What bothers me right off the bat is this idea that Jamie Lee Curtis is attractive and can lure people. This was not the first film where she was used in this way, and certainly not the last ("True Lies"). But it is confounding, because she really is just not the sort of person you expect to be the "sexy woman" in Hollywood films. This is not meant as any disrespect to Curtis, but her strong point is not her physicality.

That nitpick aside, this was a nice film from some of the Monty Python folks (John Cleese, Michael Palin). Interestingly, neither one of them stole the show -- that honor goes to Kevin Kline as Otto. Maybe I am mistaken, but I always got the impression Kline lingered just below the A-list and just above the B-list, and no one knew what to do with him. A shame. He is a real talent, with an incredible comedic skill. Appropriately, this film landed him an Oscar. According to Cleese, Kline was different on each take, and invented his physicality on the fly (which drove the editor bonkers).

For those looking for other Python connections beyond Cleese and Palin, they are there if you dig hard enough. Costume designer Hazel Pethig had been with them since 1969, practically another member. Assistant director David Skynner is the child of Robin Skynner, who co-wrote "Families and How to Survive Them" (1983) with Cleese. And you may recognize actor Andrew MacLachlan from wither "Life of Brian" or "meaning of Life".

The film's quasi-sequel, "Fierce Creatures" (1997) also starred Cleese, Kline, Curtis and Palin, but was as big a bomb (both commercially and with audiences and critics) as "Wanda" was successful. On the other hand, some have alleged that the success of "Wanda" opened the door for other British-American films such as "Four Weddings and a Funeral", so perhaps it had other quasi-quasi-sequels that carried the torch.

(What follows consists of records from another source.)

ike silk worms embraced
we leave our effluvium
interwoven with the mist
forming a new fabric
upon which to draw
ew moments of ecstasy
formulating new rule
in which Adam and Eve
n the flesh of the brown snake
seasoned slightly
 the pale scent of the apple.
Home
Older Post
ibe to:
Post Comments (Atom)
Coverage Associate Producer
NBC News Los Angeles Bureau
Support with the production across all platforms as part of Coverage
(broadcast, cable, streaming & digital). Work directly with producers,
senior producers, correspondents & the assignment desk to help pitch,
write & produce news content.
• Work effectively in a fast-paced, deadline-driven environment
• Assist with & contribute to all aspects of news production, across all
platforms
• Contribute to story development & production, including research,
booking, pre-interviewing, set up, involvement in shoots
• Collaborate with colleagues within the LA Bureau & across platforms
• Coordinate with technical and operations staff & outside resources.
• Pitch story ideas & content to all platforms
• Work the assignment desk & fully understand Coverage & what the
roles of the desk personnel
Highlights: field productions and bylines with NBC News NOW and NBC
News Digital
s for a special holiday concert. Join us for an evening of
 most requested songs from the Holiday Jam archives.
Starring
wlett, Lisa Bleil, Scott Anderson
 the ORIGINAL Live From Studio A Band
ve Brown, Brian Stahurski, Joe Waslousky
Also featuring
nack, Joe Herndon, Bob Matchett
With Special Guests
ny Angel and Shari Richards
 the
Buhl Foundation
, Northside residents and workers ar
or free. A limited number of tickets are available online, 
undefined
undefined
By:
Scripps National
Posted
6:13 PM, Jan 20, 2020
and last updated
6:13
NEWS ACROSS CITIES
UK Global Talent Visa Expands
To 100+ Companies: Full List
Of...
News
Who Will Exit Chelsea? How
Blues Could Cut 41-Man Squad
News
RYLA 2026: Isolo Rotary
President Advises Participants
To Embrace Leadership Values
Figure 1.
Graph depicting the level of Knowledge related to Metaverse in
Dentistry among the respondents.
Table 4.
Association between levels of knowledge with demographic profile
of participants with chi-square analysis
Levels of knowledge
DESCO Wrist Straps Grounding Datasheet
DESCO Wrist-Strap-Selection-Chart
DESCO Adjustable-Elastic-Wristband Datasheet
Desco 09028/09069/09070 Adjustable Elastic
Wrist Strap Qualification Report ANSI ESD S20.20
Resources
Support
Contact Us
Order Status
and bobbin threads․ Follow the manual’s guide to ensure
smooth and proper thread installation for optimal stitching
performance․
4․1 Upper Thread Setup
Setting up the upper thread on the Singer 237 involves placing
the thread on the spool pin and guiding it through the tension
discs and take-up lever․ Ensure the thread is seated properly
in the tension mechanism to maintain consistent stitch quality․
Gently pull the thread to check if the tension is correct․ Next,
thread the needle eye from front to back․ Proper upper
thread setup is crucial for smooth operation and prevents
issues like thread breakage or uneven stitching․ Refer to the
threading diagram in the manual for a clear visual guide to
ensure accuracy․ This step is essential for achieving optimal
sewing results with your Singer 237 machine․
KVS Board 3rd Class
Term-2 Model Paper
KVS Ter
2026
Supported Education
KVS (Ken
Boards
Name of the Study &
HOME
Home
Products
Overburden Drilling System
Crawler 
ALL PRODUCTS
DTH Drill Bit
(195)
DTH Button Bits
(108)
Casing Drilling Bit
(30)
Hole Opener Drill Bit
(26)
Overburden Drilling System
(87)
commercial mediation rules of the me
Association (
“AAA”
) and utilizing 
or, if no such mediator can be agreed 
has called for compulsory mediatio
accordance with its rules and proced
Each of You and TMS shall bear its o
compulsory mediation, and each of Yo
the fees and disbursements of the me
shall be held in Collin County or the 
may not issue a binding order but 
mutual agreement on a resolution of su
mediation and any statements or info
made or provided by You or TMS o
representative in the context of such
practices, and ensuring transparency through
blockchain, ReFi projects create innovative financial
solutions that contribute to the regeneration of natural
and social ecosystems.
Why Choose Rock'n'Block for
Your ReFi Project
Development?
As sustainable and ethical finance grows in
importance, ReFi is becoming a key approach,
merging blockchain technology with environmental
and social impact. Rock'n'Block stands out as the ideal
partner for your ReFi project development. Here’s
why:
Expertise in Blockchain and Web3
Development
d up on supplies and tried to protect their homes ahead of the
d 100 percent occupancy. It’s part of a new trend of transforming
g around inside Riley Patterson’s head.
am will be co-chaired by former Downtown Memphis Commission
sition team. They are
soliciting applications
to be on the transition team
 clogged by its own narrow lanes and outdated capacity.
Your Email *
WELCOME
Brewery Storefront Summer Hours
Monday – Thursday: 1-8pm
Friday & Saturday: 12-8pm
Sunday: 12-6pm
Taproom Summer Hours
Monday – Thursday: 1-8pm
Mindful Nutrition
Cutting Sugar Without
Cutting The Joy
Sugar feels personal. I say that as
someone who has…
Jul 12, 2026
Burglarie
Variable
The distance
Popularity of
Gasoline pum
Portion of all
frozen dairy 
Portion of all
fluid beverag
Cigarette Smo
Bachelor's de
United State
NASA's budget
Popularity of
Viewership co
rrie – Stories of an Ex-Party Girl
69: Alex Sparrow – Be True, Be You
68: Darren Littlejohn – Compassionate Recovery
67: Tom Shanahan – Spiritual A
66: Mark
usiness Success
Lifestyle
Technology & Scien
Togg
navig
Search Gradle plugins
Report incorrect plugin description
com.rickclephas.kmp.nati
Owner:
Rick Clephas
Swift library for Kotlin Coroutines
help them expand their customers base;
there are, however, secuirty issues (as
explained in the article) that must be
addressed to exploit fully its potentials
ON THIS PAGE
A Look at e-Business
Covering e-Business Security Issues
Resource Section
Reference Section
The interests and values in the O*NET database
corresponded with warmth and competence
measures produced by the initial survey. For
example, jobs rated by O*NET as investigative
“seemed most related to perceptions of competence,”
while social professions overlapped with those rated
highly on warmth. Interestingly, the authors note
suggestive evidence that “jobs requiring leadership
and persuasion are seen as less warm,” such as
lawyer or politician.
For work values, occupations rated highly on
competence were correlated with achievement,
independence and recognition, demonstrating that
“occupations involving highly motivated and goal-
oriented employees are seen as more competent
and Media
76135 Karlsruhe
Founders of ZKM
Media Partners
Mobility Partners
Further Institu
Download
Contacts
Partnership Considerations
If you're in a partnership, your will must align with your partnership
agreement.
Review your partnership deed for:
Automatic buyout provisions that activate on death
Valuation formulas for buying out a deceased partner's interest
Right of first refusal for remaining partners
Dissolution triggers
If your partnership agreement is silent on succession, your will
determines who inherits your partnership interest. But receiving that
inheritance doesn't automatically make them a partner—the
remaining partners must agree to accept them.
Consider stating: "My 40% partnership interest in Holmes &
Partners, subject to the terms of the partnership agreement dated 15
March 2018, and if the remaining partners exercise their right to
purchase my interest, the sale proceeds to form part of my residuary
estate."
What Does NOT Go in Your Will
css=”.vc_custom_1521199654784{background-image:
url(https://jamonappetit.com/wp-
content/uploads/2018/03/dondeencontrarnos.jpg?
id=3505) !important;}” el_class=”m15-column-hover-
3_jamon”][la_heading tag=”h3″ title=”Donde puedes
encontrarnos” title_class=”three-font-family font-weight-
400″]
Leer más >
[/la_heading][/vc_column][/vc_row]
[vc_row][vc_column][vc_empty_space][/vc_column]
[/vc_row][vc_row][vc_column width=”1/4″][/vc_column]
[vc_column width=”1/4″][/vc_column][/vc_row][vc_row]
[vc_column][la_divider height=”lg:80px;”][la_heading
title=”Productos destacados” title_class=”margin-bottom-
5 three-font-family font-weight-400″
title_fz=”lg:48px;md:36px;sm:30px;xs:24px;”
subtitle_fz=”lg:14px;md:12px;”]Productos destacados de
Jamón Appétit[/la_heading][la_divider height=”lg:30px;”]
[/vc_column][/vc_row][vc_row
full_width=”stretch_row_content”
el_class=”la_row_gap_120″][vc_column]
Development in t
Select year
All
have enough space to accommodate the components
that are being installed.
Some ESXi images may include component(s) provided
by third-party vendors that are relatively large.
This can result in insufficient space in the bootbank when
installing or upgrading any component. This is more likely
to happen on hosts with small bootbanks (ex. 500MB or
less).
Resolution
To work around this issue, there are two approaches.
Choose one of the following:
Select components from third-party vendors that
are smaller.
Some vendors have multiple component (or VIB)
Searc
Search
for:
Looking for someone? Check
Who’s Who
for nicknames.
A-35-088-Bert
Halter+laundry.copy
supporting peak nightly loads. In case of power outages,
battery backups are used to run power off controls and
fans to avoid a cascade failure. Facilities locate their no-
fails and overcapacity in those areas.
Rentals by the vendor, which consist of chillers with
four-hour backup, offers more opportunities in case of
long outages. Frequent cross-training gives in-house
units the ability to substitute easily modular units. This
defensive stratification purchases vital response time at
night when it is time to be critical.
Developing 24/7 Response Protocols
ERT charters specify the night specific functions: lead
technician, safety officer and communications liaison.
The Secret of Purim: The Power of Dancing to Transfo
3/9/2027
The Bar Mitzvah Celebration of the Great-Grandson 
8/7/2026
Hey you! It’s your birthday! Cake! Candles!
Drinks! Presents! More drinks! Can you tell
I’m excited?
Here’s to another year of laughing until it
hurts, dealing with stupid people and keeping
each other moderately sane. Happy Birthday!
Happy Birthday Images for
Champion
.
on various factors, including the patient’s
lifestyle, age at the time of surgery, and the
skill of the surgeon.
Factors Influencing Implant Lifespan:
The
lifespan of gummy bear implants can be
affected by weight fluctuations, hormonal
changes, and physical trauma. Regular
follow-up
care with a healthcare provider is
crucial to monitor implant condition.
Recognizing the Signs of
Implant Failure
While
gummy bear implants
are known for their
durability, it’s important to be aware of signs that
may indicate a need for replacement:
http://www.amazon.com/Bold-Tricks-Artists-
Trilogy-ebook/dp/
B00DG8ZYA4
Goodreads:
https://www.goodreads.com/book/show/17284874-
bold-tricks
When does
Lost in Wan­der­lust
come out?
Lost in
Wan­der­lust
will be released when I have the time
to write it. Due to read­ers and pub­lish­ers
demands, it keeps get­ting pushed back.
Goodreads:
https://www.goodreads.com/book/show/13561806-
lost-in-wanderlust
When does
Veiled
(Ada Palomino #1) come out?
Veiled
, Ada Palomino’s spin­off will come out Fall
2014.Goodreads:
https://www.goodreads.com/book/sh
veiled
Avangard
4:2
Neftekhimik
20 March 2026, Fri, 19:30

The Arrow Video Blu-ray is a full house, aces high. Beyond the brand-new 4K restoration from the original negative, there is commentary by John Cleese; brand-new appreciation by Vic Pratt of the BFI National Archive; brand-new interviews with composer John DuPrez, production designer Roger Murray-Leach, executive producer Steve Abbott and makeup supervisor Paul Engelen; "John Cleese's Final Farewell Performance", a 1988 documentary on the making of the film; "Something Fishy", a 15th anniversary retrospective documentary; "Fish You Were Here", a documentary on the film's locations hosted by Robert Powell; 24 deleted/alternative scenes with introductions by Cleese; "A Message from John Cleese", a tongue-in-cheek introduction; and more!